SELECT spt.paymenttype,
nest.paytypetotal total
FROM sportpaymenttype spt
INNER JOIN (SELECT spt.paymenttype,
SUM(sod.detailunitprice * sod.detailquantity) paytypetotal
FROM sportorderdetail sod
INNER JOIN sportorder so ON so.orderid = sod.orderid
INNER JOIN sportpaymenttype spt ON spt.paymenttype = so.paymenttype
GROUP BY spt.paymenttype) nest ON nest.paymenttype = spt.paymenttype
WHERE nest.paytypetotal = (SELECT MAX(nest.paytypetotal)
FROM (SELECT spt.paymenttype,
SUM(sod.detailunitprice * sod.detailquantity) paytypetotal
FROM sportorderdetail sod
INNER JOIN sportorder so ON so.orderid = sod.orderid
INNER JOIN sportpaymenttype spt ON spt.paymenttype = so.paymenttype
GROUP BY spt.paymenttype) nest);
Thanks.
It is behaving that way because you're telling Oracle to group by the paymenttype
If you do a MAX(spt.paymenttype) and remove the GROUP BY than it will work as you want it.
The MAX function is an aggregate. When you use a GROUP BY (in your case, the "GROUP BY spt.paymenttype" at the end), the aggregate applies to each group produced by the GROUP BY, not to the result set as a whole. You did get one result row per payment type, as GROUP BY is supposed to do in the absence of filters.

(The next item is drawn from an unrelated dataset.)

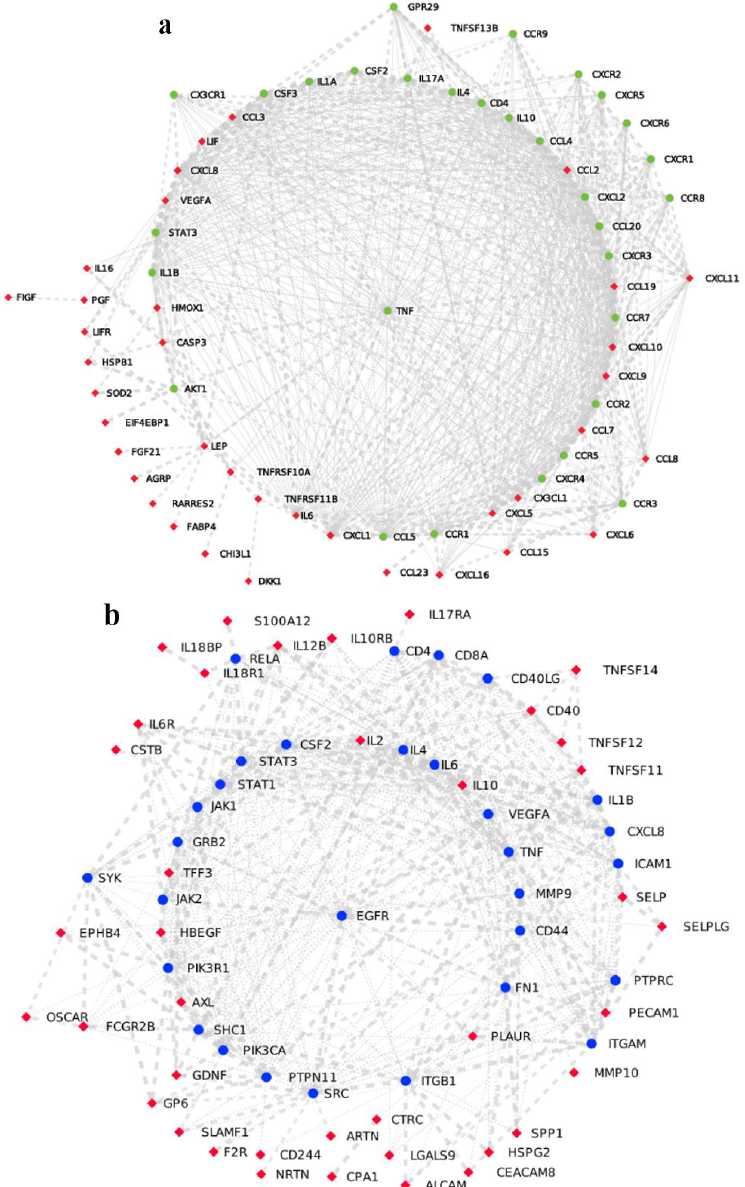
Figure 2. A protein–protein interaction network associated with ( a ) bacterial sepsis, where highly expressed genes are denoted in red and their interacting partners denoted in green and in ( b ) ARDS induced by COVID-19, where highly expressed genes are denoted in red and their interacting partners denoted in blue.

To get one row, pick the single payment type you want, and add a
HAVING spt.paymenttype = 'FOO'
at the very end of the query. If you want the max value across all paytypetotal values, probably easiest (not necessarily best) to make this whole thing into a subquery and then select from it the largest payment value.